Los boletos se venden en dólares. Los paquetes de hospitalidad no ocultan su naturaleza: asiento premium, comida, bebida, acceso preferente, experiencia de marca. El Fan Festival abre la puerta sin boleto, sí, pero adentro no se puede entrar con comida ni bebida. El consumo ocurre bajo reglas del patrocinador, no del presupuesto familiar.

Entonces no basta decir que hay fiesta para todos. La pregunta es cuánto cuesta quedarse dentro de ella sin sentirse invitado de segunda. Porque una familia de cuatro no calcula solo el boleto: suma traslados, comida, bebidas, tiempo perdido, cierres, estacionamiento, seguridad, cansancio. Y si hace la cuenta completa, muchas veces se baja sola del sueño.

Ahí aparece el verdadero marcador del Mundial. No el de goles, sino el de ganadores. Gana quien vendió el palco. Gana quien vendió la marca. Gana quien aparece en la foto. Gana quien usa el evento para decir que todo salió bien. Gana el poder económico, otra vez tomado de la mano del poder político.

No se trata de negar la importancia de un evento internacional. Una ciudad sede recibe visitantes, atención mundial y oportunidades. Pero también hay que preguntar quién se queda con el negocio y quién carga con las molestias. Porque el ciudadano común pone la calle, soporta los cierres, paga los precios inflados y luego escucha el discurso del “saldo blanco”.

Ya se ve venir el cierre: cifras alegres, reflectores, funcionarios sonriendo, empresarios satisfechos y una narrativa perfecta para calentar el proceso electoral de 2027. Dirán que Jalisco estuvo a la altura. Tal vez sea cierto en la logística. Pero otra cosa es preguntarle a la gente si el Mundial también estuvo a la altura de su bolsillo.

El deporte más popular del mundo no debería sentirse como evento privado con decoración pública. Si el futbol convoca al pueblo, el acceso no puede depender de cuánto aguanta la tarjeta. Y si la derrama se presume como beneficio colectivo, también debe medirse desde abajo: cuánto pudo disfrutar la familia promedio, no cuánto facturaron los de siempre.
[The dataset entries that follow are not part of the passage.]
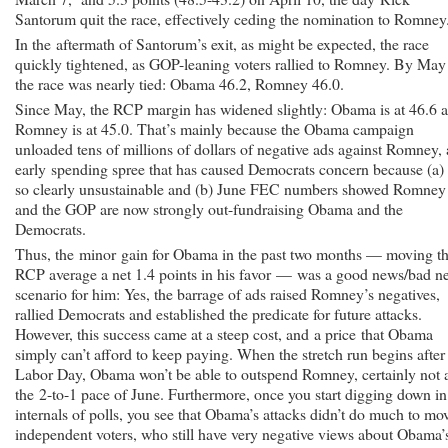
Santorum quit the race, effectively ceding the nomination to Romney
In the aftermath of Santorum’s exit, as might be expected, the race
quickly tightened, as GOP-leaning voters rallied to Romney. By May
the race was nearly tied: Obama 46.2, Romney 46.0.
Since May, the RCP margin has widened slightly: Obama is at 46.6 
Romney is at 45.0. That’s mainly because the Obama campaign
unloaded tens of millions of dollars of negative ads against Romney,
early spending spree that has caused Democrats concern because (a) i
so clearly unsustainable and (b) June FEC numbers showed Romney
and the GOP are now strongly out-fundraising Obama and the
Democrats.
Thus, the minor gain for Obama in the past two months — moving t
RCP average a net 1.4 points in his favor — was a good news/bad n
scenario for him: Yes, the barrage of ads raised Romney’s negatives,
rallied Democrats and established the predicate for future attacks.
However, this success came at a steep cost, and a price that Obama
simply can’t afford to keep paying. When the stretch run begins after
Labor Day, Obama won’t be able to outspend Romney, certainly not 
the 2-to-1 pace of June. Furthermore, once you start digging down in
internals of polls, you see that Obama’s attacks didn’t do much to mo
independent voters, who still have very negative views about Obama’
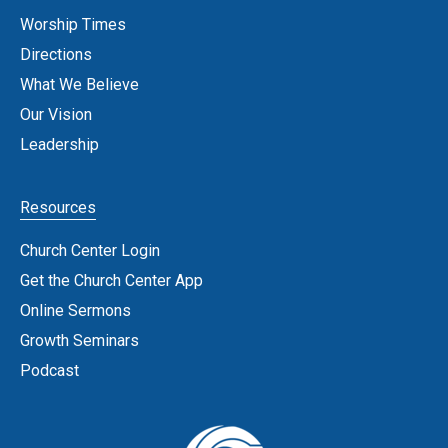
Worship Times
Directions
What We Believe
Our Vision
Leadership
Resources
Church Center Login
Get the Church Center App
Online Sermons
Growth Seminars
Podcast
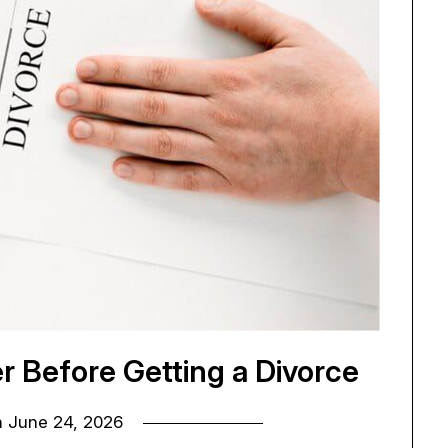
r Before Getting a Divorce
n
June 24, 2026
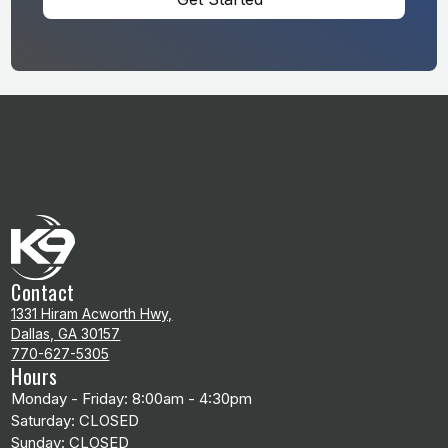
Contact
1331 Hiram Acworth Hwy,
Dallas, GA 30157
770-627-5305
Hours
Monday - Friday: 8:00am - 4:30pm
Saturday: CLOSED
Sunday: CLOSED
La mejor opinión no saldrá del palco, ni de la conferencia de prensa, ni de la selfie oficial. Saldrá de quien quiso llevar a sus hijos y no pudo. De quien vio la fiesta detrás de una valla. De quien hizo cuentas y entendió que el Mundial pasó por su ciudad, pero no necesariamente fue suyo.

Ese ciudadano tendrá la última palabra.